Piękne kobiety, żądne pieniędzy ale i władzy, dążące do osiągnięcia swoich celów. Lokalni piraci, członkowie triad i miniszajek. Kryzys finansowy jednej firmy, jednego banku i za progiem całego Hongkongu, nakręcany i wygaszany przez pojedyncze osoby. Wszystko to wciąga i bawi wspaniale.
Wyścigi konne i wspaniałe samochody, oszałamiające jachty.
Żony, kochanki i luksusowe kurtyzany. Futra i brylanty.
Przejęcia, fuzje i wielkie umowy. Wizjonerskie kontrakty Tai-pana i szemrane knowania Wu Cztery Palce.
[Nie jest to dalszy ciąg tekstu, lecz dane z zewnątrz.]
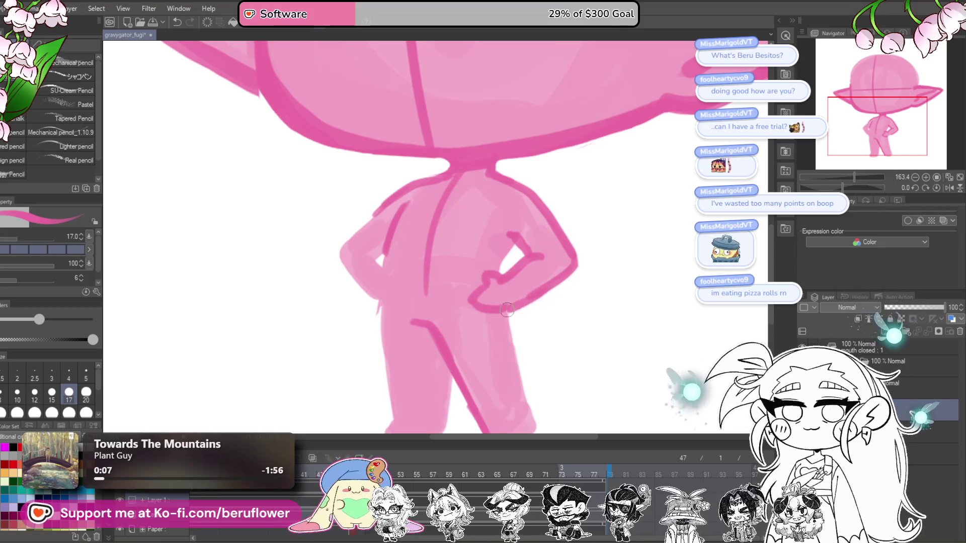
pyautogui.scroll(-5, 502, 309)
pyautogui.scroll(2, 496, 308)
pyautogui.scroll(1, 496, 308)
Ale ma niestety Noble House wplecione wątki, które mnie nudziły, nużyły i przelatywałam je wzrokiem tylko po to aby nie zagubić się zupełnie w ich zawiłościach. KGB, CIA, MI-6, SI, politycy, współpracownicy wywiadów i kontrwywiadów, szpiedzy i podwójni , a nawet potrójni, agenci, Mao Tse Tung oraz Czang Kai Szek. Nie lubię takich wątków, a tu stopień zakamuflowania członków siatek poraził. Masakra, zginęłam w tym. Cały zarząd Noble House i wszyscy lokalni wysoko postawieni policjanci to szpiedzy? Ale kto i dla kogo pracuje. Po co i dlaczego?
Trudno mi się czytało Noble House właśnie przez te wątki. Rozumiem, że wynika to z prawdziwej historii Hongkongu i świata ogólnie w latach 60-tych. Tak było, to i musiało siè znaleźć w ten historii.
Ale ja wolę piratów niż szpiegów.
Gdyby nie szpiedzy, zapewne czytałabym z większym entuzjazmem, szybciej bym skończyła tę książkę. I byłabym zachwycona jak Tai-Panem. A tak jest dobrze, ale nie ma szału.
Strasznie długo czytałam to Noble House. Męczyło mnie w tym samym stopniu co i zachwycało. Raz nie mogłam odłożyć, by po odłożeniu nie nęcić do wzięcia z powrotem. To przez tych szpiegów.?
Tym, których zauroczył Tai-Pan polecam, bo warto przymknąć oko na KGB aby zachwycać się Hongkongiem.
Tym którzy nie polubili Dirka Struana i jego malowniczych losów może ujmą polityczne rozgrywki mocarstw.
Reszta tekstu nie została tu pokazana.